What’s the truth behind some of history’s success stories? ‘Nice Try’ investigates
The endless struggle for perfection is a tale as old as time. And sometimes, it seems like the harder we try, the faster, harder, and more devastatingly we fall. In “Nice Try,” Avery Trufelman takes us on her quest to find perfection in society and its inventions. And first up is the legendary fantasy of a utopia and humanity’s numerous failures to create one.
In “Nice Try’s” first season, all of the focus is on the hidden stories behind our world’s design. Trufelman is searching for those places that were supposed to be perfect, designed to be perfect, but those aspirations for perfection have sometimes gone spectacularly wrong. But what can we learn from these failures? What will we learn about ourselves as a society and what can we learn before the next attempt at a utopia?
Jamestown, Virginia
Trufelman visits the The Huntington Library, Art Museum and Botanical Gardens, also referred to as just The Huntington. There, they have 11 million items, some deeply, deeply historical – including the largest collection of artifacts and documents from Jamestown.
So, this episode looks at one of the most pivotal moments in the creation of the United States with Jamestown. Trufelman looks at this first permanent English settlement in America, the story of Matoaka and John Smith, and the toll that this “utopia” took on Native Americans and English colonizers. When 104 men and boys landed in Virginia in 1608, they had no idea what would become of them, Jamestown and America. They were starting new lives, although many had few skills to actually live with servants. The rest of them didn’t know how to farm. They relied on the British crown to continue sending food, writing desperate letters for help. After more and more Englishmen started to perish, the Powhatan tribe gifted them food and water despite being in one of the worst droughts in centuries. If not for their help, the colony of Jamestown easily would have succumbed to disease, famine and extinction.
Regardless, from 1609 to 1610, over 80% of the colonists died. Despite the arrival of 200 more English settlers, only 60 lived through the Starving Time. In 1610, those remaining decided to flee this New World utopia for England when the once-shipwrecked settlers boat arrived on shore. But as they headed back home, they were intercepted by yet another fleet sent by the Virginia Company, who were unable to accept their failure. Lord Delaware was inbound to the Americas, so the starving, angry, traumatized men turned back around.

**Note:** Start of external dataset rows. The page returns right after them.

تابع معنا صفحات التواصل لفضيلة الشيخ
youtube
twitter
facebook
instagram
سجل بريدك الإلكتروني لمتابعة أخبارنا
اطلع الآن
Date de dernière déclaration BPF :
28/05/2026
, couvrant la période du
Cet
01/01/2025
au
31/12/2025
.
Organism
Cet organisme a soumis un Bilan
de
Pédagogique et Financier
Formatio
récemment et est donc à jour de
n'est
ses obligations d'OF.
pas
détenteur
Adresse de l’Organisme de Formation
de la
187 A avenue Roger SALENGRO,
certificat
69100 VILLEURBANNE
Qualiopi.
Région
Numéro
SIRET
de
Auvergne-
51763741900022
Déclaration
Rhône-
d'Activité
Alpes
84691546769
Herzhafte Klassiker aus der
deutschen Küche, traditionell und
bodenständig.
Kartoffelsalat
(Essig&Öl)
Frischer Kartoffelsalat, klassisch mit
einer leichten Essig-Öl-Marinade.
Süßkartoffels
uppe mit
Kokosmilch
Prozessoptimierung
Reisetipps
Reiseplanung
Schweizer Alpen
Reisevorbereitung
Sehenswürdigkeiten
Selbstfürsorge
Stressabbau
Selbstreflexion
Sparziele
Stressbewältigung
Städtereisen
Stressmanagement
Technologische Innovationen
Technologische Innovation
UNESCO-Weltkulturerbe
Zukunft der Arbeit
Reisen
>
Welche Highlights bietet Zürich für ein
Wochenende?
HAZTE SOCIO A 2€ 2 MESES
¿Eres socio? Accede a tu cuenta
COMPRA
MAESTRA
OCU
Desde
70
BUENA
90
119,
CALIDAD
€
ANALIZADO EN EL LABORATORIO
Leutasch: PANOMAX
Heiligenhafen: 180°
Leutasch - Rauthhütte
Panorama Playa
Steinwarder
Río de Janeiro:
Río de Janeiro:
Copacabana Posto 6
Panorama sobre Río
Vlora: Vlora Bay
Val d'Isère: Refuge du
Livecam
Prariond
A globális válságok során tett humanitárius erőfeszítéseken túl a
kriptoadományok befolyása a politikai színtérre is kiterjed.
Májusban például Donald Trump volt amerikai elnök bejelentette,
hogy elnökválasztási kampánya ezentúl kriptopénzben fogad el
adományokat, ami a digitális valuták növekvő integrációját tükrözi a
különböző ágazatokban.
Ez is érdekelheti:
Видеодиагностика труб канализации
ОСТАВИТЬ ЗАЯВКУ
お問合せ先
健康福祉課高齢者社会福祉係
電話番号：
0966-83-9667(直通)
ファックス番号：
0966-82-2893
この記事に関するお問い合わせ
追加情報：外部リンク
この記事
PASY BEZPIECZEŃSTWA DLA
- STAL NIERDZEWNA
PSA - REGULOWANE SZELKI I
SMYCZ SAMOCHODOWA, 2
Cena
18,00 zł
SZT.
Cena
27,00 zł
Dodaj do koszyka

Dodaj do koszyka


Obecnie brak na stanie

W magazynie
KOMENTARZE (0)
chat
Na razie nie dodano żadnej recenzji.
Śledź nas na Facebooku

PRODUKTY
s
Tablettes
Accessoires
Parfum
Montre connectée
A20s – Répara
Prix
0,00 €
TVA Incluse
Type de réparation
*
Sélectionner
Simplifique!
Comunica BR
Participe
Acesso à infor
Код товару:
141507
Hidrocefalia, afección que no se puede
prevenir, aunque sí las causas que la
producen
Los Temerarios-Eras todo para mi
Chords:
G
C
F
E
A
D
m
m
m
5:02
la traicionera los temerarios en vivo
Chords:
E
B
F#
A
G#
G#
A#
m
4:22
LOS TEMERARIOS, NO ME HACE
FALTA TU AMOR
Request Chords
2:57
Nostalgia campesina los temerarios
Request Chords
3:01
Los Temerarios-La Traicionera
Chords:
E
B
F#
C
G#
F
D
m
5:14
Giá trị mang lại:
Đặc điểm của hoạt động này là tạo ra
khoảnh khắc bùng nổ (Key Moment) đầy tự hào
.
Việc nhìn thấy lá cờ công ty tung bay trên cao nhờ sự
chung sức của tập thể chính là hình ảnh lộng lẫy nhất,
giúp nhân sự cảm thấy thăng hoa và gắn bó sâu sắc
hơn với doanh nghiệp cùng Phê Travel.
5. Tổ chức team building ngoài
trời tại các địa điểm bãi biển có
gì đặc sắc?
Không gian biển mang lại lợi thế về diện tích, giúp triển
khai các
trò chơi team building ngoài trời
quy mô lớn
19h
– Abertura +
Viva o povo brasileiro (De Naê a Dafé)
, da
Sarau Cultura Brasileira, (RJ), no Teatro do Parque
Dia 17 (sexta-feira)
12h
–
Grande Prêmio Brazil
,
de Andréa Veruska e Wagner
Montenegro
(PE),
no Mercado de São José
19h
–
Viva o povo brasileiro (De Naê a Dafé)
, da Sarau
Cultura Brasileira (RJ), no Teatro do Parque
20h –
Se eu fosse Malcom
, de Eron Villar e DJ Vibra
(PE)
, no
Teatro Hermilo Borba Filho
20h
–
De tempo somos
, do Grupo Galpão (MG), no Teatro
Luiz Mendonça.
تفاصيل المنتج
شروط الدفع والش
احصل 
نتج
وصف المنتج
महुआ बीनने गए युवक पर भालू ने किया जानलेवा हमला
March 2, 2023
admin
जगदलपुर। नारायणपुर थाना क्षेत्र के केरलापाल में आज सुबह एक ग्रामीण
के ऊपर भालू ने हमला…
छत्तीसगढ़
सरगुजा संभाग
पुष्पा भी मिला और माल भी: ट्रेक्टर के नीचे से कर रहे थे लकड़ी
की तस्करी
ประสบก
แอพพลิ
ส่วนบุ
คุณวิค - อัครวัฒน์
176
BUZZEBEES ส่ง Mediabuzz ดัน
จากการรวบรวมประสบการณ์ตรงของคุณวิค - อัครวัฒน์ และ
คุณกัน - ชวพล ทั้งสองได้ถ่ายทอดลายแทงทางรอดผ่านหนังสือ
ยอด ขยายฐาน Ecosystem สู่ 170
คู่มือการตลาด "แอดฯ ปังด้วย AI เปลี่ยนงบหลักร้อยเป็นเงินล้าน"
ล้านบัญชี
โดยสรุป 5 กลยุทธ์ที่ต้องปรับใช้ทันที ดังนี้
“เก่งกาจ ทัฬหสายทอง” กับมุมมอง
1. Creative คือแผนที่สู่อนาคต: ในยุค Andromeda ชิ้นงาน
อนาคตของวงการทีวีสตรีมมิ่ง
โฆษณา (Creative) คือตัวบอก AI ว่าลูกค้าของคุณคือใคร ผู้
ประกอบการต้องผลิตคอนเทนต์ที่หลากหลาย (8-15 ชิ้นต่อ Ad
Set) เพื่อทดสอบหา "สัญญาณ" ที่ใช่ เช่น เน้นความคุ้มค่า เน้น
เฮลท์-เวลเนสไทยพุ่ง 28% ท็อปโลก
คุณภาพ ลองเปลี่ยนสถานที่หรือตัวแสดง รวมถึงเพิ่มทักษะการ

And that is when the first Anglo-Powhatan War began, which lasted until Wahunsenacawh’s daughter Matoaka was captured, forcing the chief to accept a treaty of peace.
A failure or a success?
So what does this have to do with a utopia? Well, says “Nice Try,” the story of Jamestown, Matoaka and John Smith, and the massacred Powhatans has been twisted and altered and rewritten. History is told by its victors, and the huge failure that was Jamestown was changed into a success story…for England. Same goes for Plymouth, which was a settlement for those fleeing persecution in England. Despite their deadly start, it eventually became a success story. And “Nice Try” asks; for whom?
And, as the story gets rewritten, “Nice Try” can’t help but think of how, just a 20 minute drive from The Huntington, just over the Hollywood Hills, sits Disney Studios. The studio that conceptualized the Disney-fied story of Matoaka and John Smith, or as we know her, Pocahontas. Archived on the other side of the continent from where it happened sits John Smith’s version of her story. With no source of Pocahontas’ own writing or words. She was just 10 when she met John Smith, and just 20 when she died across the Atlantic, under a new name, in new clothes, surrounded by people she did not know.
Perfection, and utopias, are all about perspective. The term utopia was coined in 1551 by Thomas More, who wrote the fictional tale of a city founded by King Utopus in the New World. In reality, utopia is derived from two Greek words that, when put together, mean “nowhere.”
And “Nice Try” is looking at what these attempted utopias mean to us today. From Chandigarh to Levittown, Hitler’s attempt at Germania and even Disney World (ironic), you’ll find a deeper meaning to perfection. “Nice Try” is providing a shockingly profound and emotional perspective on the reach for something perfect. And Trufelman doesn’t forget to tell us that even in our own homes, we are creating our own little utopias, perfect for us.